CHUVA
DE VERÃO
do
hospital sobe uma fumaça espessa e silenciosa e eu já não sei se é dia ou
noite já não sei quem é quem todas essas pessoas sem rosto sem sorriso e sem
palavras. não há mais noção, não há mais parâmetros, há um céu cinza
prenunciando chuva e dentre as maravilhas do mundo escolho meu quarto, meus
sonhos, meus livros, escrevo meu De Profundis e dou as costas às janelas e às
portas.
meu
hálito é quente e revoltante meu corpo pesa minha mente meus tênis minha
camisa branca minha cueca meus cadarços.
MEUS
CADARÇOS TÊM NÓS NAS PONTAS
os
meses são longos e desgastantes e estão todos fartos e barrigudos, todos coçando
a barba e arrotando esquecendo os pudores como se estivessem em um campo de
concentração dois três quatro dias antes de irem para a câmara de gás. até
quando, eu me pergunto, e o ponto de interrogação permanece em meu travesseiro
em meu quarto e até a porta tem a forma de uma grande e assustadora exclamação.
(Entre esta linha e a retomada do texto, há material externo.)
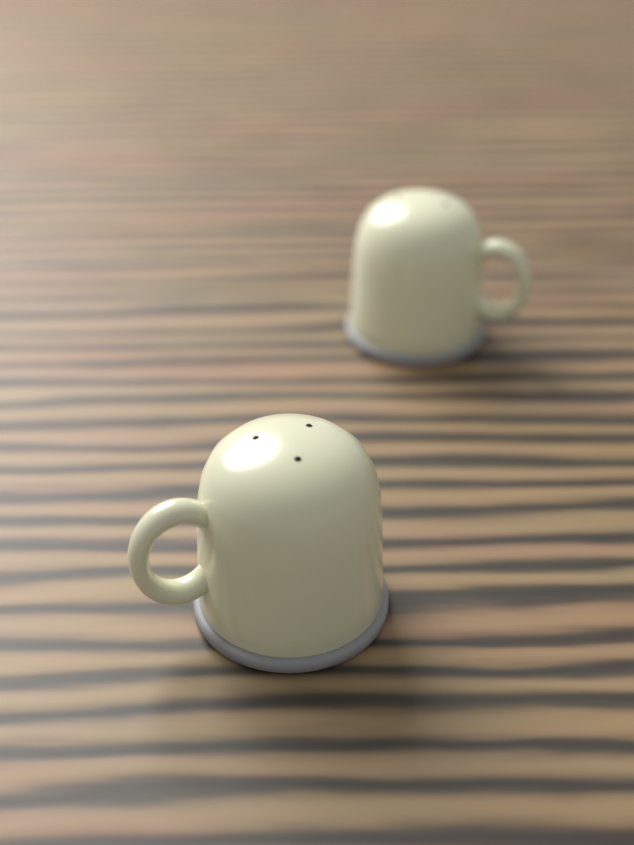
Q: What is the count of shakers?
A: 2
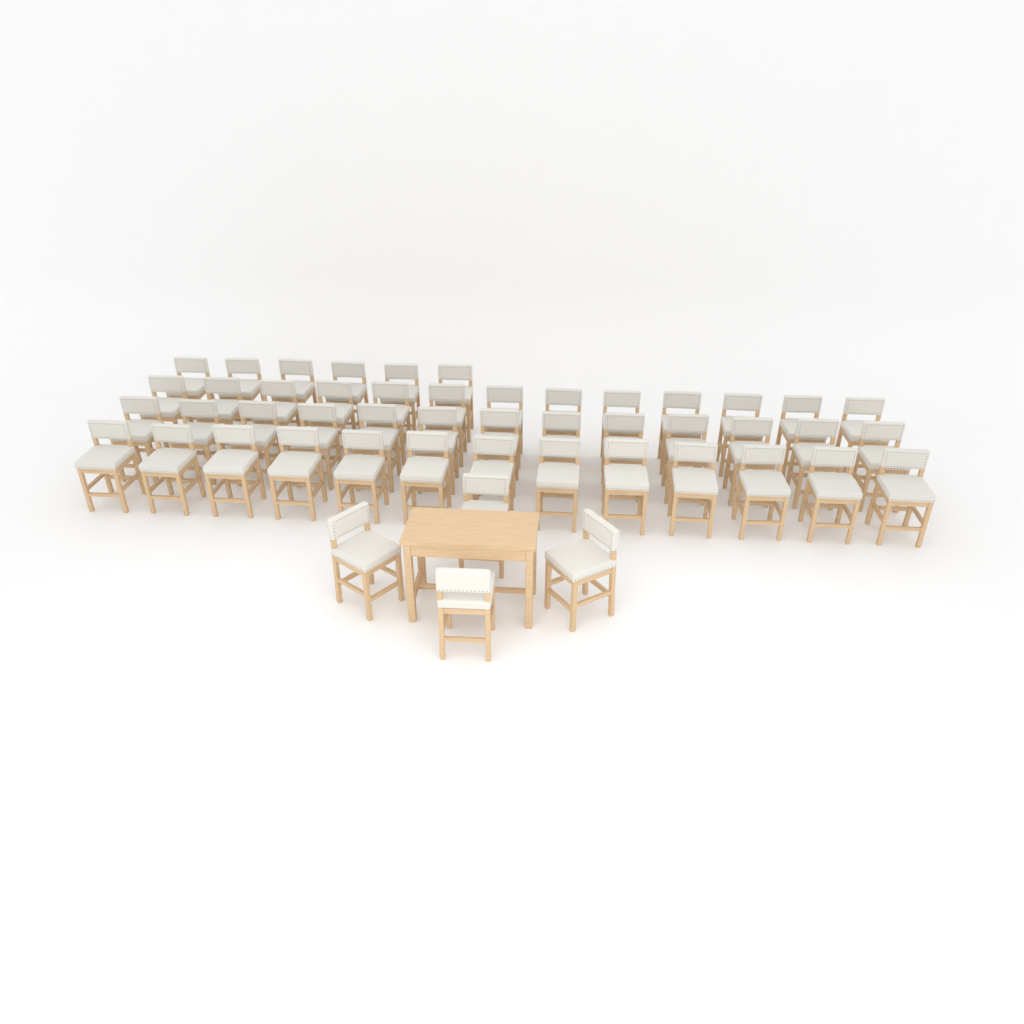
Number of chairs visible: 49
saio de casa com meu walkman mas esqueço que os fones estão detonados acho que
é o mau contato vejo os relógios e os marcadores de temperatura velocidade
pressão distância e me sinto assim: distante, embaixo de um guarda-chuva que
mal abriga meu corpo e por deus tenho tanto medo de esticar a mão para saber se
o temporal já passou e então eu permaneço no mesmo lugar, escutando o ruído
das minhas vias respiratórias. sou o único parado sob os toldos, lendo orelhas
de livros em sebos, sou o único tomando suco de maracujá para ficar calmo e
tentar raciocinar um pouquinho sou o único burro o único que deve ser vaiado e
expulso, aquele que não sabe escrever seu nome aquele que tem um único casado
de lã o único que anda de ônibus porque gosta da paisagem se movimentando,
gosta das faces delicadamente cansadas, das poças d’água, das nuvens
esparramando-se sobre as árvores secas mortas lacrimejantes.
os passeios tornam-se mais regulares e um dia as pessoas começam a me notar e a me ignorar a me repreender imitar incentivar condenar e eu então seco o suor as lágrimas o sangue e vou para minha casa, nem tiro os sapatos a roupa as meias tão quentinhas e amáveis suaves vou dormir.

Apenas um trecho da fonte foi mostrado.